Stored entries:
╔══
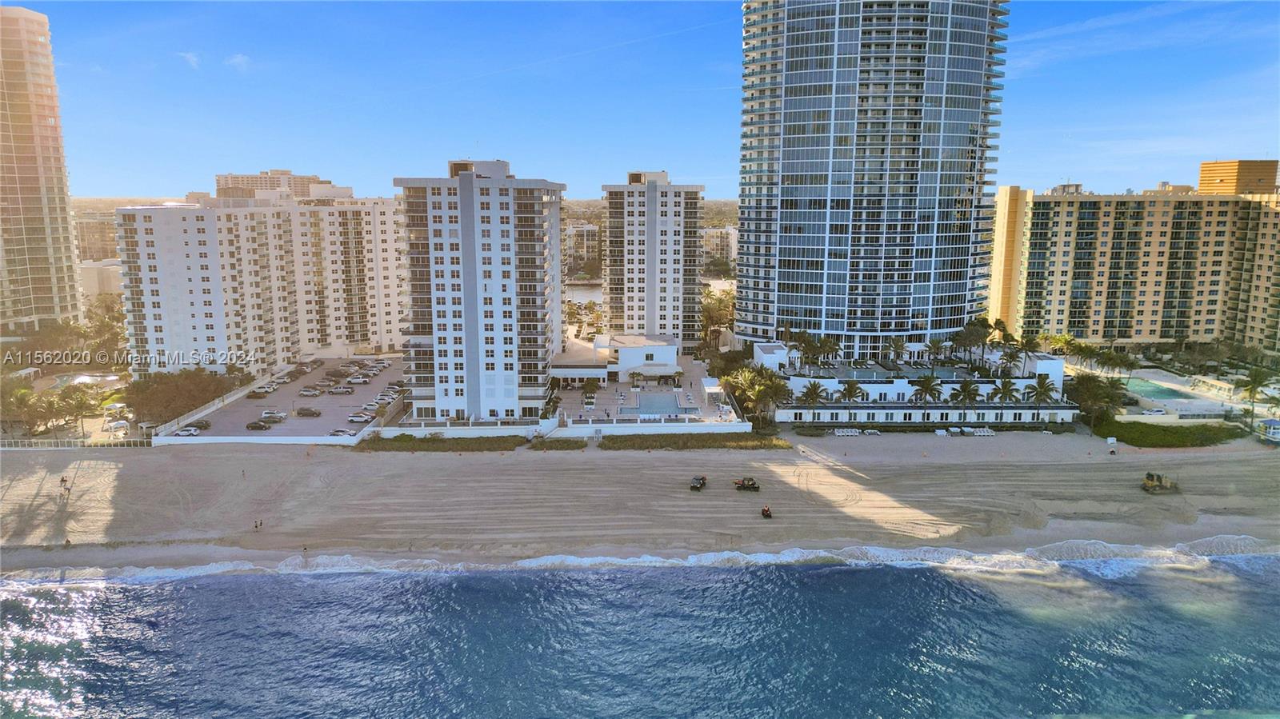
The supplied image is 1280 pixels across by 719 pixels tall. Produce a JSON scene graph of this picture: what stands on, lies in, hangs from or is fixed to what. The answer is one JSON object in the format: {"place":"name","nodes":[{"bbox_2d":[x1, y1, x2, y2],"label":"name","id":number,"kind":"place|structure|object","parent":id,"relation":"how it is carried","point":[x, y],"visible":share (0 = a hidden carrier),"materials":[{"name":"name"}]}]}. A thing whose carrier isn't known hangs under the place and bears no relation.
{"place":"outdoors","nodes":[
{"label":"outdoors","id":0,"kind":"place"},
{"bbox_2d":[0,4,85,334],"label":"high-rise building","id":1,"kind":"structure","parent":0,"point":[66,195],"materials":[{"name":"beige"}]},
{"bbox_2d":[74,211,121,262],"label":"distant building","id":2,"kind":"structure","parent":0,"point":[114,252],"materials":[{"name":"beige"}]},
{"bbox_2d":[77,259,123,299],"label":"low building","id":3,"kind":"structure","parent":0,"point":[105,279],"materials":[{"name":"beige paint"}]},
{"bbox_2d":[179,50,201,68],"label":"cloud","id":4,"kind":"structure","parent":0,"point":[190,58],"materials":[{"name":"white"}]},
{"bbox_2d":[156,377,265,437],"label":"wall","id":5,"kind":"structure","parent":0,"point":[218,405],"materials":[{"name":"white"}]},
{"bbox_2d":[226,53,251,70],"label":"cloud","id":6,"kind":"structure","parent":0,"point":[239,58],"materials":[{"name":"white"}]},
{"bbox_2d":[146,433,367,445],"label":"white wall","id":7,"kind":"structure","parent":0,"point":[205,442],"materials":[{"name":"white paint"}]},
{"bbox_2d":[113,187,407,378],"label":"apartment building","id":8,"kind":"structure","parent":0,"point":[162,210],"materials":[{"name":"white paint"}]},
{"bbox_2d":[214,170,342,196],"label":"distant building","id":9,"kind":"structure","parent":0,"point":[271,174],"materials":[{"name":"beige"}]},
{"bbox_2d":[172,357,407,438],"label":"parking lot","id":10,"kind":"structure","parent":0,"point":[355,398],"materials":[{"name":"grey asphalt"}]},
{"bbox_2d":[172,425,200,436],"label":"car","id":11,"kind":"object","parent":10,"relation":"on","point":[186,432],"visible":0.95,"materials":[{"name":"white metal"}]},
{"bbox_2d":[186,419,211,428],"label":"car","id":12,"kind":"object","parent":10,"relation":"on","point":[200,426],"visible":0.87,"materials":[{"name":"metal"}]},
{"bbox_2d":[244,420,268,430],"label":"car","id":13,"kind":"object","parent":10,"relation":"on","point":[258,428],"visible":0.97,"materials":[{"name":"black metal"}]},
{"bbox_2d":[246,388,271,397],"label":"car","id":14,"kind":"object","parent":10,"relation":"on","point":[258,394],"visible":0.98,"materials":[{"name":"metal"}]},
{"bbox_2d":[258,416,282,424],"label":"car","id":15,"kind":"object","parent":10,"relation":"on","point":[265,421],"visible":0.94,"materials":[{"name":"metal"}]},
{"bbox_2d":[260,410,287,419],"label":"car","id":16,"kind":"object","parent":10,"relation":"on","point":[276,414],"visible":0.92,"materials":[{"name":"white metal"}]},
{"bbox_2d":[296,407,321,416],"label":"car","id":17,"kind":"object","parent":10,"relation":"on","point":[309,412],"visible":0.97,"materials":[{"name":"metal"}]},
{"bbox_2d":[299,387,323,395],"label":"car","id":18,"kind":"object","parent":10,"relation":"on","point":[314,394],"visible":0.97,"materials":[{"name":"white metal"}]},
{"bbox_2d":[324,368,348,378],"label":"car","id":19,"kind":"object","parent":10,"relation":"on","point":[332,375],"visible":0.97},
{"bbox_2d":[328,385,352,394],"label":"car","id":20,"kind":"object","parent":10,"relation":"on","point":[336,391],"visible":0.98,"materials":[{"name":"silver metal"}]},
{"bbox_2d":[328,428,354,436],"label":"car","id":21,"kind":"object","parent":10,"relation":"on","point":[336,432],"visible":0.89,"materials":[{"name":"white metal"}]},
{"bbox_2d":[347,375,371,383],"label":"car","id":22,"kind":"object","parent":10,"relation":"on","point":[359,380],"visible":0.97,"materials":[{"name":"white metal"}]},
{"bbox_2d":[347,412,372,422],"label":"car","id":23,"kind":"object","parent":10,"relation":"on","point":[364,418],"visible":0.98,"materials":[{"name":"white metal"}]},
{"bbox_2d":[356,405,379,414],"label":"car","id":24,"kind":"object","parent":10,"relation":"on","point":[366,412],"visible":0.86,"materials":[{"name":"white metal"}]},
{"bbox_2d":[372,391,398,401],"label":"car","id":25,"kind":"object","parent":10,"relation":"on","point":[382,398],"visible":0.92,"materials":[{"name":"white metal"}]},
{"bbox_2d":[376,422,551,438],"label":"low wall","id":26,"kind":"structure","parent":0,"point":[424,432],"materials":[{"name":"white paint"}]},
{"bbox_2d":[396,158,567,418],"label":"apartment tower","id":27,"kind":"structure","parent":0,"point":[531,252],"materials":[{"name":"white paint"}]},
{"bbox_2d":[564,223,600,273],"label":"distant building","id":28,"kind":"structure","parent":0,"point":[589,234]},
{"bbox_2d":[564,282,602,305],"label":"water","id":29,"kind":"structure","parent":0,"point":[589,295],"materials":[{"name":"liquid"}]},
{"bbox_2d":[552,332,682,385],"label":"building","id":30,"kind":"structure","parent":0,"point":[661,348],"materials":[{"name":"white paint"}]},
{"bbox_2d":[0,552,1279,718],"label":"sea","id":31,"kind":"structure","parent":0,"point":[221,587],"materials":[{"name":"blue liquid"}]},
{"bbox_2d":[0,429,1279,570],"label":"sand beach","id":32,"kind":"structure","parent":0,"point":[26,480],"materials":[{"name":"beige sand"}]},
{"bbox_2d":[59,476,69,493],"label":"person","id":33,"kind":"object","parent":32,"relation":"on","point":[63,480],"visible":0.98},
{"bbox_2d":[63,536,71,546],"label":"person","id":34,"kind":"object","parent":32,"relation":"on","point":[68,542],"visible":0.97},
{"bbox_2d":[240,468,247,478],"label":"person","id":35,"kind":"object","parent":32,"relation":"on","point":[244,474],"visible":0.98},
{"bbox_2d":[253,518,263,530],"label":"person","id":36,"kind":"object","parent":32,"relation":"on","point":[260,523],"visible":0.98},
{"bbox_2d":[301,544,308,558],"label":"person","id":37,"kind":"object","parent":32,"relation":"on","point":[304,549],"visible":0.97},
{"bbox_2d":[352,433,526,451],"label":"grass strip","id":38,"kind":"object","parent":32,"relation":"on","point":[426,448],"visible":0.86,"materials":[{"name":"green plant"}]},
{"bbox_2d":[532,437,588,450],"label":"grass patch","id":39,"kind":"object","parent":32,"relation":"on","point":[579,446],"visible":0.91,"materials":[{"name":"plant"}]},
{"bbox_2d":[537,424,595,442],"label":"staircase","id":40,"kind":"structure","parent":32,"relation":"on","point":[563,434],"materials":[{"name":"white concrete"}]},
{"bbox_2d":[597,431,786,450],"label":"grass strip","id":41,"kind":"object","parent":32,"relation":"on","point":[672,437],"visible":0.92,"materials":[{"name":"green plant"}]},
{"bbox_2d":[689,474,707,490],"label":"utility vehicle","id":42,"kind":"object","parent":32,"relation":"on","point":[702,480],"visible":0.98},
{"bbox_2d":[732,476,760,491],"label":"utility vehicle","id":43,"kind":"object","parent":32,"relation":"on","point":[753,485],"visible":0.99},
{"bbox_2d":[760,504,772,518],"label":"quad bike","id":44,"kind":"object","parent":32,"relation":"on","point":[767,512],"visible":0.98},
{"bbox_2d":[832,427,859,436],"label":"lounge chair","id":45,"kind":"object","parent":32,"relation":"on","point":[841,434],"visible":0.96,"materials":[{"name":"white"}]},
{"bbox_2d":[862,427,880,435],"label":"lounge chair","id":46,"kind":"object","parent":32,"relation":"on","point":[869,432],"visible":0.98,"materials":[{"name":"white plastic"}]},
{"bbox_2d":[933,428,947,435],"label":"lounge chairs","id":47,"kind":"object","parent":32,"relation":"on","point":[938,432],"visible":0.99,"materials":[{"name":"white"}]},
{"bbox_2d":[965,426,995,435],"label":"lounge chair","id":48,"kind":"object","parent":32,"relation":"on","point":[982,432],"visible":0.96,"materials":[{"name":"white"}]},
{"bbox_2d":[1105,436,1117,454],"label":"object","id":49,"kind":"object","parent":32,"relation":"on","point":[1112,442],"visible":0.98,"materials":[{"name":"white"}]},
{"bbox_2d":[1140,471,1180,493],"label":"bulldozer","id":50,"kind":"object","parent":32,"relation":"on","point":[1160,482],"visible":0.97,"materials":[{"name":"yellow metal"}]},
{"bbox_2d":[1258,417,1279,442],"label":"lifeguard tower","id":51,"kind":"structure","parent":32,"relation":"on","point":[1274,423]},
{"bbox_2d":[2,0,1279,202],"label":"sky","id":52,"kind":"structure","parent":0,"point":[1255,140],"materials":[{"name":"blue"}]},
{"bbox_2d":[553,338,740,422],"label":"pool deck","id":53,"kind":"structure","parent":0,"point":[607,389],"materials":[{"name":"beige"}]},
{"bbox_2d":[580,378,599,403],"label":"palm tree","id":54,"kind":"object","parent":53,"relation":"on","point":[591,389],"visible":0.97,"materials":[{"name":"green plant"}]},
{"bbox_2d":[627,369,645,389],"label":"palm tree","id":55,"kind":"object","parent":53,"relation":"on","point":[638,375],"visible":0.97,"materials":[{"name":"plant"}]},
{"bbox_2d":[628,391,689,416],"label":"swimming pool","id":56,"kind":"structure","parent":53,"relation":"in","point":[658,398],"materials":[{"name":"blue liquid"}]},
{"bbox_2d":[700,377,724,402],"label":"pergola","id":57,"kind":"object","parent":53,"relation":"on","point":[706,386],"visible":0.89,"materials":[{"name":"white"}]},
{"bbox_2d":[600,171,705,349],"label":"apartment tower","id":58,"kind":"structure","parent":0,"point":[674,316],"materials":[{"name":"white paint"}]},
{"bbox_2d":[556,419,755,435],"label":"wall","id":59,"kind":"structure","parent":0,"point":[688,430],"materials":[{"name":"white paint"}]},
{"bbox_2d":[702,226,737,267],"label":"distant building","id":60,"kind":"structure","parent":0,"point":[711,238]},
{"bbox_2d":[733,0,1010,358],"label":"glass tower","id":61,"kind":"structure","parent":0,"point":[802,190],"materials":[{"name":"glass"}]},
{"bbox_2d":[754,337,1078,426],"label":"building","id":62,"kind":"structure","parent":0,"point":[834,416],"materials":[{"name":"white paint"}]},
{"bbox_2d":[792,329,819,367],"label":"palm tree","id":63,"kind":"object","parent":62,"relation":"on","point":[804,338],"visible":0.92,"materials":[{"name":"green plant"}]},
{"bbox_2d":[799,380,827,412],"label":"palm tree","id":64,"kind":"object","parent":62,"relation":"on","point":[811,394],"visible":0.96,"materials":[{"name":"plant"}]},
{"bbox_2d":[815,335,840,366],"label":"palm tree","id":65,"kind":"object","parent":62,"relation":"on","point":[830,346],"visible":0.93,"materials":[{"name":"plant"}]},
{"bbox_2d":[837,379,865,413],"label":"palm tree","id":66,"kind":"object","parent":62,"relation":"on","point":[850,391],"visible":0.97,"materials":[{"name":"plant"}]},
{"bbox_2d":[884,336,907,362],"label":"palm tree","id":67,"kind":"object","parent":62,"relation":"on","point":[897,346],"visible":0.98,"materials":[{"name":"plant"}]},
{"bbox_2d":[909,373,943,410],"label":"palm tree","id":68,"kind":"object","parent":62,"relation":"on","point":[929,382],"visible":0.99,"materials":[{"name":"plant"}]},
{"bbox_2d":[924,337,947,365],"label":"palm tree","id":69,"kind":"object","parent":62,"relation":"on","point":[936,343],"visible":0.98,"materials":[{"name":"plant"}]},
{"bbox_2d":[949,379,980,417],"label":"palm tree","id":70,"kind":"object","parent":62,"relation":"on","point":[964,386],"visible":0.99,"materials":[{"name":"plant"}]},
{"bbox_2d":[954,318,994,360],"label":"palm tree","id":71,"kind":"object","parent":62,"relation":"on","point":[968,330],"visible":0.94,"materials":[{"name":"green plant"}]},
{"bbox_2d":[988,378,1018,417],"label":"palm tree","id":72,"kind":"object","parent":62,"relation":"on","point":[1006,386],"visible":0.99,"materials":[{"name":"plant"}]},
{"bbox_2d":[996,343,1023,372],"label":"palm tree","id":73,"kind":"object","parent":62,"relation":"on","point":[1012,357],"visible":0.94,"materials":[{"name":"plant"}]},
{"bbox_2d":[1016,334,1041,372],"label":"palm tree","id":74,"kind":"object","parent":62,"relation":"on","point":[1030,343],"visible":0.93,"materials":[{"name":"green plant"}]},
{"bbox_2d":[1028,376,1056,404],"label":"palm tree","id":75,"kind":"object","parent":62,"relation":"on","point":[1045,391],"visible":0.91,"materials":[{"name":"plant"}]},
{"bbox_2d":[991,165,1279,350],"label":"apartment building","id":76,"kind":"structure","parent":0,"point":[1170,336],"materials":[{"name":"beige paint"}]},
{"bbox_2d":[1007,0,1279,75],"label":"cloud","id":77,"kind":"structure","parent":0,"point":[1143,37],"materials":[{"name":"white"}]},
{"bbox_2d":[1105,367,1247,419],"label":"pool deck","id":78,"kind":"structure","parent":0,"point":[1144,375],"materials":[{"name":"white concrete"}]},
{"bbox_2d":[1197,159,1279,195],"label":"rooftop structure","id":79,"kind":"structure","parent":0,"point":[1204,170],"materials":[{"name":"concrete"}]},
{"label":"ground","id":80,"kind":"structure","parent":0},
{"bbox_2d":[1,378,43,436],"label":"palm tree","id":81,"kind":"object","parent":80,"relation":"on","point":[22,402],"visible":0.87,"materials":[{"name":"green plant"}]},
{"bbox_2d":[26,392,67,436],"label":"palm tree","id":82,"kind":"object","parent":80,"relation":"on","point":[50,416],"visible":0.88,"materials":[{"name":"plant"}]},
{"bbox_2d":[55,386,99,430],"label":"palm tree","id":83,"kind":"object","parent":80,"relation":"on","point":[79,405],"visible":0.93,"materials":[{"name":"plant"}]},
{"bbox_2d":[0,435,155,447],"label":"fence","id":84,"kind":"object","parent":80,"relation":"on","point":[66,444],"visible":0.81,"materials":[{"name":"white"}]},
{"bbox_2d":[46,372,120,388],"label":"swimming pool","id":85,"kind":"structure","parent":80,"relation":"in","point":[77,380],"materials":[{"name":"teal liquid"}]},
{"bbox_2d":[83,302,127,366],"label":"tree","id":86,"kind":"object","parent":80,"relation":"on","point":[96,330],"visible":0.66,"materials":[{"name":"green plant"}]},
{"bbox_2d":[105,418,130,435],"label":"canopy","id":87,"kind":"object","parent":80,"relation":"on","point":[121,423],"visible":0.84,"materials":[{"name":"white fabric"}]},
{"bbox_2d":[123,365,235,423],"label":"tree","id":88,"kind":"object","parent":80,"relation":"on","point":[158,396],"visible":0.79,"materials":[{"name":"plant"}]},
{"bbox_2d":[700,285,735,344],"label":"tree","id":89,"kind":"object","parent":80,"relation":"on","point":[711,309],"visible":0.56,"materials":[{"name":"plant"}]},
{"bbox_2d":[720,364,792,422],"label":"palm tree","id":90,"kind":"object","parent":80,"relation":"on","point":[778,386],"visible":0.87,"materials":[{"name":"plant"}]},
{"bbox_2d":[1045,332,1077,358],"label":"palm tree","id":91,"kind":"object","parent":80,"relation":"on","point":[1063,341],"visible":0.76,"materials":[{"name":"green plant"}]},
{"bbox_2d":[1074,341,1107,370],"label":"palm tree","id":92,"kind":"object","parent":80,"relation":"on","point":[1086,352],"visible":0.86,"materials":[{"name":"green plant"}]},
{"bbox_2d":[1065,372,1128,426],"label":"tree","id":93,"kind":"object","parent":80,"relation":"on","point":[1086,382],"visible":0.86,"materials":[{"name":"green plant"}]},
{"bbox_2d":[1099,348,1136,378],"label":"palm tree","id":94,"kind":"object","parent":80,"relation":"on","point":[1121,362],"visible":0.89,"materials":[{"name":"green plant"}]},
{"bbox_2d":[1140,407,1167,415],"label":"car","id":95,"kind":"object","parent":80,"relation":"on","point":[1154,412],"visible":0.96,"materials":[{"name":"white metal"}]},
{"bbox_2d":[1124,377,1193,401],"label":"swimming pool","id":96,"kind":"structure","parent":80,"relation":"in","point":[1149,391],"materials":[{"name":"teal liquid"}]},
{"bbox_2d":[1095,418,1249,446],"label":"hedge","id":97,"kind":"object","parent":80,"relation":"on","point":[1133,439],"visible":0.83,"materials":[{"name":"green plant"}]},
{"bbox_2d":[1240,366,1276,418],"label":"palm tree","id":98,"kind":"object","parent":80,"relation":"on","point":[1260,382],"visible":0.95,"materials":[{"name":"green plant"}]}
]}

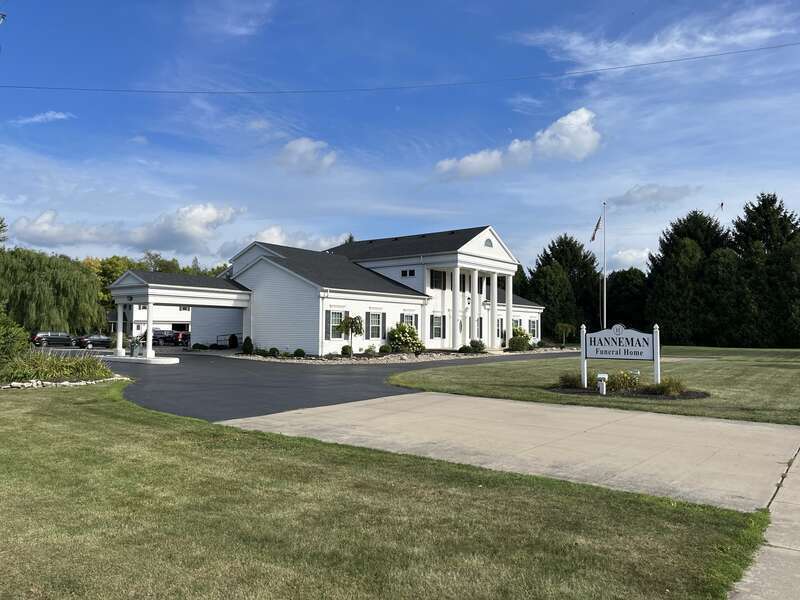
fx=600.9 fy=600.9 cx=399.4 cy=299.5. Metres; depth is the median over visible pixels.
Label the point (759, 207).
tree
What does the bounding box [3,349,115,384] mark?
ornamental grass
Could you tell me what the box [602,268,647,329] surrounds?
tree
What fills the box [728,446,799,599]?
sidewalk
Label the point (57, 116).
cloud
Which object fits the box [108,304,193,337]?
background building
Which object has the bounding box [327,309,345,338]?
window
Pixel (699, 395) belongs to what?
mulch bed
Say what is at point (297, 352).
shrub
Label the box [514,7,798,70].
cloud
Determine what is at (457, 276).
column
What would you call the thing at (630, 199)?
cloud
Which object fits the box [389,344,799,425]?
lawn
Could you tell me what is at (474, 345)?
shrub
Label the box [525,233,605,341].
tree
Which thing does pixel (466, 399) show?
concrete driveway
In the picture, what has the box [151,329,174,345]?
car
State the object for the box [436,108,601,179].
cloud
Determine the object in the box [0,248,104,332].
willow tree
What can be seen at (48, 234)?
cloud
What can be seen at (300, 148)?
cloud
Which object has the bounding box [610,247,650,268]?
cloud
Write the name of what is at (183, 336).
red car
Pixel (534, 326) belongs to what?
window
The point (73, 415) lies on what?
lawn
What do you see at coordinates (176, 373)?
driveway
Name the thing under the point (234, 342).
shrub
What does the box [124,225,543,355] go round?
white building
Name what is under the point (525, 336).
shrub
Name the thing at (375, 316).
window
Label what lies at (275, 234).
cloud
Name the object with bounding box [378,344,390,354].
shrub
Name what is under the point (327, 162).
sky
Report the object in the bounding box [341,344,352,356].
shrub
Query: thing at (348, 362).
garden bed
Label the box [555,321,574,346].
small tree
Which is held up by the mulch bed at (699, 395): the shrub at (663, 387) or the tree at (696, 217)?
the shrub at (663, 387)
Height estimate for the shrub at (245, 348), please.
1.111 m
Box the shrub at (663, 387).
[644,377,685,396]
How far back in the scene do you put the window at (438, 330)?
38.45 m
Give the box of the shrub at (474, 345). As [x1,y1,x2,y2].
[469,339,484,352]
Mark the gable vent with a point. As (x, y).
(489, 241)
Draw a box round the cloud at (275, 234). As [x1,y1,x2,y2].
[223,225,352,251]
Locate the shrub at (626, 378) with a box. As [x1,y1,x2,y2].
[606,369,640,391]
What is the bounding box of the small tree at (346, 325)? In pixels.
[338,314,362,355]
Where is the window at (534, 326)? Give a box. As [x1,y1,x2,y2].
[528,319,538,337]
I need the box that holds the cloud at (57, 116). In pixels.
[12,110,72,123]
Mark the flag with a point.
(598, 222)
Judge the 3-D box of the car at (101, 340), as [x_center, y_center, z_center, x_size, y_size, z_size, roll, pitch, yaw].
[-26.705,3.795,53.633,1.702,1.485,4.515,-1,-2,39]
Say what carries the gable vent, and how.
in the white building at (279, 284)
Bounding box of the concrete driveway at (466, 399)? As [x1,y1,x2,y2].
[225,392,799,511]
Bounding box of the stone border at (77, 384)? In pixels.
[0,375,129,388]
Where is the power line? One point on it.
(643, 64)
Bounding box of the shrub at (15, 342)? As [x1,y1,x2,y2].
[0,310,29,375]
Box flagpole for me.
[602,203,606,329]
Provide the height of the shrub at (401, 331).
1.984 m
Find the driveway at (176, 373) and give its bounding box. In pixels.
[63,348,573,423]
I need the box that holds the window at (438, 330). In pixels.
[431,315,444,338]
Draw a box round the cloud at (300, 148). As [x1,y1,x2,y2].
[276,137,337,173]
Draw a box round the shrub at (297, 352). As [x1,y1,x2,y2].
[293,348,304,356]
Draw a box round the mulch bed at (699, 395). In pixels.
[548,383,709,399]
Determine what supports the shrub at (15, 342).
on the ground
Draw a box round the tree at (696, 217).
[646,211,730,345]
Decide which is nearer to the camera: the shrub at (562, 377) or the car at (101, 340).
the shrub at (562, 377)
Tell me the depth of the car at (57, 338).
54.25 m
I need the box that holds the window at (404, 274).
[400,268,415,276]
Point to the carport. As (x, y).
(151, 286)
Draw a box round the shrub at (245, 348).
[242,336,253,353]
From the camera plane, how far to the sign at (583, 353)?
17.24 m
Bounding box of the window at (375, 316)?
[367,312,382,339]
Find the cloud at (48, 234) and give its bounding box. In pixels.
[9,205,243,253]
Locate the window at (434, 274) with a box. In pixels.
[430,269,445,288]
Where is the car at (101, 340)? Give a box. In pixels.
[75,334,112,348]
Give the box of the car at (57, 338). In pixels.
[31,331,74,346]
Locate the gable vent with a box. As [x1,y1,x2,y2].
[484,237,493,247]
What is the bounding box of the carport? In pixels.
[107,270,252,362]
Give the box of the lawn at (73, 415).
[0,382,766,599]
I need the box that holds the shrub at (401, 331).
[388,322,421,352]
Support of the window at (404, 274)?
in the white building at (279, 284)
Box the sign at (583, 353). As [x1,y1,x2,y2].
[581,321,659,389]
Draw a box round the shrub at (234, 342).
[228,334,238,348]
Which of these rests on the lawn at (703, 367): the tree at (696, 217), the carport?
the tree at (696, 217)
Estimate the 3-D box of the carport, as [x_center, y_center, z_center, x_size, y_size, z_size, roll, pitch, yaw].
[-12.309,0.928,33.480,5.099,4.448,6.703,-1,-2,39]
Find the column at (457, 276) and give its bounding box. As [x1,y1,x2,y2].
[452,263,460,348]
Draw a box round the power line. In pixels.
[0,40,798,95]
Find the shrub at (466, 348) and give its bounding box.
[458,344,471,353]
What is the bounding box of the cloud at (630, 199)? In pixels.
[607,184,696,208]
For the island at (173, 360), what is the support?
on the driveway at (176, 373)
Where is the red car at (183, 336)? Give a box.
[171,330,190,345]
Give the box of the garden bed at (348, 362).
[236,346,568,363]
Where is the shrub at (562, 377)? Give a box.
[558,372,583,388]
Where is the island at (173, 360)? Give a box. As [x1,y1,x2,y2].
[100,353,178,363]
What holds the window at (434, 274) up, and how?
in the white building at (279, 284)
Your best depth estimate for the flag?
48.02 m
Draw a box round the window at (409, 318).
[402,313,417,329]
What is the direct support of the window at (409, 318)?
in the white building at (279, 284)
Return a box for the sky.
[0,0,799,271]
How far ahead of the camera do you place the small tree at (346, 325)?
32.68 m
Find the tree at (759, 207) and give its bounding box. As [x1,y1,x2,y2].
[730,192,799,348]
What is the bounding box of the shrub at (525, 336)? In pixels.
[508,326,531,350]
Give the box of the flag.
[590,215,601,241]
╚══
■ What the task asks: Please let your answer be exactly the lines from the one holding "What is the direct" through the last line of the entries above, both ends included.

■ Written solution:
What is the direct support of the window at (409, 318)?
in the white building at (279, 284)
Return a box for the sky.
[0,0,799,271]
How far ahead of the camera do you place the small tree at (346, 325)?
32.68 m
Find the tree at (759, 207) and give its bounding box. As [x1,y1,x2,y2].
[730,192,799,348]
What is the bounding box of the shrub at (525, 336)? In pixels.
[508,326,531,350]
Give the box of the flag.
[590,215,601,241]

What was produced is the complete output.